The dual GIP/GLP1 agonist tirzepatide showed impressive results in lowering A1c levels and promoting weight loss in patients with type 2 diabetes who were taking metformin. The dual mechanism could help alleviate the medication burden while delaying the need for insulin. Of note, 46% of patients who took the higher 15 mg dose reached near-normal levels of glycemia with a low risk of hypoglycemia.

It is somewhat expected that a medication with a dual mechanism of action would outperform another with just one mechanism. Additionally, A1c and weight loss do not tell the whole story of an antidiabetic agent. Outcomes showing a reduction in mortality, cardiovascular, renal, and other macro- and microvascular events will help determine if tirzepatide will become an attractive therapy for diabetes.


  1. Buse JB, Wexler DJ, Tsapas A, et al. 2019 update to: Management of hyperglycaemia in type 2 diabetes, 2018: A consensus report by the American Diabetes Association (ADA) and the European Association for the Study of Diabetes (EASD). Diabetologia 2020;63:221-228.
  2. Müller TD, Finan B, Bloom SR, et al. Glucagon-like peptide 1 (GLP-1). Mol Metab 2019;30:72-130.
  3. [No authors listed]. Introduction: Standards of medical care in diabetes — 2021. Diabetes Care 2021;44:S1-S2.
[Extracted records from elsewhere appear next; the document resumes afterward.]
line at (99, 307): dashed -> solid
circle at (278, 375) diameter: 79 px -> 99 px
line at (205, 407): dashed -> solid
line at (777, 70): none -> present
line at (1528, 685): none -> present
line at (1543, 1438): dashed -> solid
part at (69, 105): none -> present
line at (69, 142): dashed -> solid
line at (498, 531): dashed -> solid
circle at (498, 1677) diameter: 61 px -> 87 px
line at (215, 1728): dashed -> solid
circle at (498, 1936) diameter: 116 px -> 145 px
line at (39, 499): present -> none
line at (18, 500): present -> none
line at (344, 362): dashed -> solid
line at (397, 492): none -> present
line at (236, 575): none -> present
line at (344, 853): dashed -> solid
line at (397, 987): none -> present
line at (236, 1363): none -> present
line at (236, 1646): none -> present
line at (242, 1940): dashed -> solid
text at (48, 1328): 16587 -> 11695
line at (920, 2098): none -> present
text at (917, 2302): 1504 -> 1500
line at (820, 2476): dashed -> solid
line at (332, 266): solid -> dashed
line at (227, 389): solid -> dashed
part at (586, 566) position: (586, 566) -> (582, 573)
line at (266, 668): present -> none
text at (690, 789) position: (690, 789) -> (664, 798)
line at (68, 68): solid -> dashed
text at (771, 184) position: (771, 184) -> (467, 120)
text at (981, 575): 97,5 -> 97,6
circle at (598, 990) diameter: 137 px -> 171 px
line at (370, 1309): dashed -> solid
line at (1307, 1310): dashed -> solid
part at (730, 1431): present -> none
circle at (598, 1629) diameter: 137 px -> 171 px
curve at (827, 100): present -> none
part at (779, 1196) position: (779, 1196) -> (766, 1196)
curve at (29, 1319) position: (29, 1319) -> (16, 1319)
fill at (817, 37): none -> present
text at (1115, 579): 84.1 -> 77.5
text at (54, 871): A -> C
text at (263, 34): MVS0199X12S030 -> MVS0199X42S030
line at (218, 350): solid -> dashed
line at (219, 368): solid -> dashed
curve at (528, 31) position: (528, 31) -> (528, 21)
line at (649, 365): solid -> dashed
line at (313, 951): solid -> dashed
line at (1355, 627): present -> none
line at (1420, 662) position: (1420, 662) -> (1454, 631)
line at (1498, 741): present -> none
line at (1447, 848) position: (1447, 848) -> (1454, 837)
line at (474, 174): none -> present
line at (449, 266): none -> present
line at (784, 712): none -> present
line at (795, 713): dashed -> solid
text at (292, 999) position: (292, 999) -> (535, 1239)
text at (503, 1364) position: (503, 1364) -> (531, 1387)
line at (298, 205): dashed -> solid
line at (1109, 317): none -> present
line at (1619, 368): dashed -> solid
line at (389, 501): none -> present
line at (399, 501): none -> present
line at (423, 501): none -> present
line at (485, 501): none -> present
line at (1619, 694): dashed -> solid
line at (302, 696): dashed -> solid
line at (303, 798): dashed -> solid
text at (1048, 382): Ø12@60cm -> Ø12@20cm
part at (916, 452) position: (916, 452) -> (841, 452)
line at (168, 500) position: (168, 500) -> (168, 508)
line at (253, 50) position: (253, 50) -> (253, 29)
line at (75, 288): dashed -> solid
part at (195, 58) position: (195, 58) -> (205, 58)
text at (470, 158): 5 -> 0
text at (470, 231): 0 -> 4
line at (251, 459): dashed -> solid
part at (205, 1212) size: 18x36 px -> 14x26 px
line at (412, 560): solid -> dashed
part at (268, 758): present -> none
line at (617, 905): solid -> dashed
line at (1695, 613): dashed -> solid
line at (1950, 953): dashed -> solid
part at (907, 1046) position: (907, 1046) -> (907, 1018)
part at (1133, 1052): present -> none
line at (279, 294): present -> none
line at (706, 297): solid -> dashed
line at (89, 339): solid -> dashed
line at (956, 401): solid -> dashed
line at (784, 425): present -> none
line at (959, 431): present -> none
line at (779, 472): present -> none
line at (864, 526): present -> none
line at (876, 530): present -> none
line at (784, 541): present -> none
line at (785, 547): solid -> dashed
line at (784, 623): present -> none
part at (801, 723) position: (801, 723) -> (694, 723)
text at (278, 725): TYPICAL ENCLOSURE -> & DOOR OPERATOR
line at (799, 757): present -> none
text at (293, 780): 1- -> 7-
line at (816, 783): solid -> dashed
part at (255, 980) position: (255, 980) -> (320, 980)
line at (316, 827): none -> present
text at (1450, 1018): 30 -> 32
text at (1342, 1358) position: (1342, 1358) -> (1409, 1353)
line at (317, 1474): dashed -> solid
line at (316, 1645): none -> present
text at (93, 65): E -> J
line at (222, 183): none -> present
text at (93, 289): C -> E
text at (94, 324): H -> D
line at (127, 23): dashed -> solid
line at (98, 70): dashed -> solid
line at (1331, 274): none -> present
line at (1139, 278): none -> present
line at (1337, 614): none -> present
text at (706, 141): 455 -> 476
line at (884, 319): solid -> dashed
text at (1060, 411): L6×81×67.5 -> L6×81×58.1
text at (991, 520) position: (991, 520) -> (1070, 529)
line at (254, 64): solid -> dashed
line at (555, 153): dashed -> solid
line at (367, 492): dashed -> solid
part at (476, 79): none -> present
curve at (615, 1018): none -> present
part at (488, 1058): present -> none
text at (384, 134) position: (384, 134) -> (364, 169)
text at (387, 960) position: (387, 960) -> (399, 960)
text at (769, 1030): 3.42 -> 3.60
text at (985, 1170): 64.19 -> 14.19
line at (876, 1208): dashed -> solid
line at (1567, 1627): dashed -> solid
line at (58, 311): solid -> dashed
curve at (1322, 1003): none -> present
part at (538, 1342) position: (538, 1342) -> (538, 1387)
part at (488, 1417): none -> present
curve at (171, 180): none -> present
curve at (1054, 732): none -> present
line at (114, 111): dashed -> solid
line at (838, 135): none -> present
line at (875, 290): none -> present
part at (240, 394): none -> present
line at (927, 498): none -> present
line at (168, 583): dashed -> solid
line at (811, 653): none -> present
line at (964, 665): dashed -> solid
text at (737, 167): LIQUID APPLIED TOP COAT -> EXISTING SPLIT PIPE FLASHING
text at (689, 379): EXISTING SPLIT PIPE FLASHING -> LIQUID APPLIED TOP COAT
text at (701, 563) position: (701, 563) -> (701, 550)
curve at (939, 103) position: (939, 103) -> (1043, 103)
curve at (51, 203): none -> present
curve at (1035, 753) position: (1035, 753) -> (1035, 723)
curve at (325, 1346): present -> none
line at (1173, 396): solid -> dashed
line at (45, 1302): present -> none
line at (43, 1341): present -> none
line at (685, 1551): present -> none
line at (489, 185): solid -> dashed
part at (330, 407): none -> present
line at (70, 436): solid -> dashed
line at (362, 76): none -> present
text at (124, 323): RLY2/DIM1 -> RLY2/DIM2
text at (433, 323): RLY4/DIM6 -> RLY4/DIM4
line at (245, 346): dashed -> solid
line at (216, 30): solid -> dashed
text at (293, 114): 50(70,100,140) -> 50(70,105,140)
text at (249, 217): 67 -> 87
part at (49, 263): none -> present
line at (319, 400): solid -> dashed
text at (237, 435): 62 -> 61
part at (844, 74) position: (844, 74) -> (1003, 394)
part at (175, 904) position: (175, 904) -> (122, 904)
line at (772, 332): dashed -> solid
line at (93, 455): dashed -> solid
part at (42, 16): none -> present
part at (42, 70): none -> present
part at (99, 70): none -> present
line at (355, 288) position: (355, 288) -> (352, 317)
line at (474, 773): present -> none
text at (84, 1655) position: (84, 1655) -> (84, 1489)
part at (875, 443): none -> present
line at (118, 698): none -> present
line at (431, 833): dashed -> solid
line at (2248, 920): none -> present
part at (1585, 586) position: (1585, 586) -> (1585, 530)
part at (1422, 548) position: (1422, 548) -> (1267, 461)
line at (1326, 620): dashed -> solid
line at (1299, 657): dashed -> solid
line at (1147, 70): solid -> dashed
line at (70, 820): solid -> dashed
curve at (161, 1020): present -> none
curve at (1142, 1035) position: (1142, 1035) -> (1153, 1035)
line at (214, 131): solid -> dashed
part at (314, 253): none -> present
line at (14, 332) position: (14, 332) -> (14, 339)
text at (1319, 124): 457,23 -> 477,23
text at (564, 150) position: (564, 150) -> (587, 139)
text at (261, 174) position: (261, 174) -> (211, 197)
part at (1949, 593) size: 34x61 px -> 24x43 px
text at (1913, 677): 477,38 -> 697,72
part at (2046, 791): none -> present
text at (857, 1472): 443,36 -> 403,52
  4. Christensen M, Vedtofte L, Holst JJ, et al. Glucose-dependent insulinotropic polypeptide: A bifunctional glucose-dependent regulator of glucagon and insulin secretion in humans. Diabetes 2011;60:3103-3109.
  5. Ludvik B, Giorgino F, Jódar E, et. al. Once-weekly tirzepatide versus once-daily insulin degludec as add-on to metformin with or without SGLT2 inhibitors in patients with type 2 diabetes (SURPASS-3): A randomised, open-label, parallel-group, phase 3 trial. Lancet 2021;398:583-598.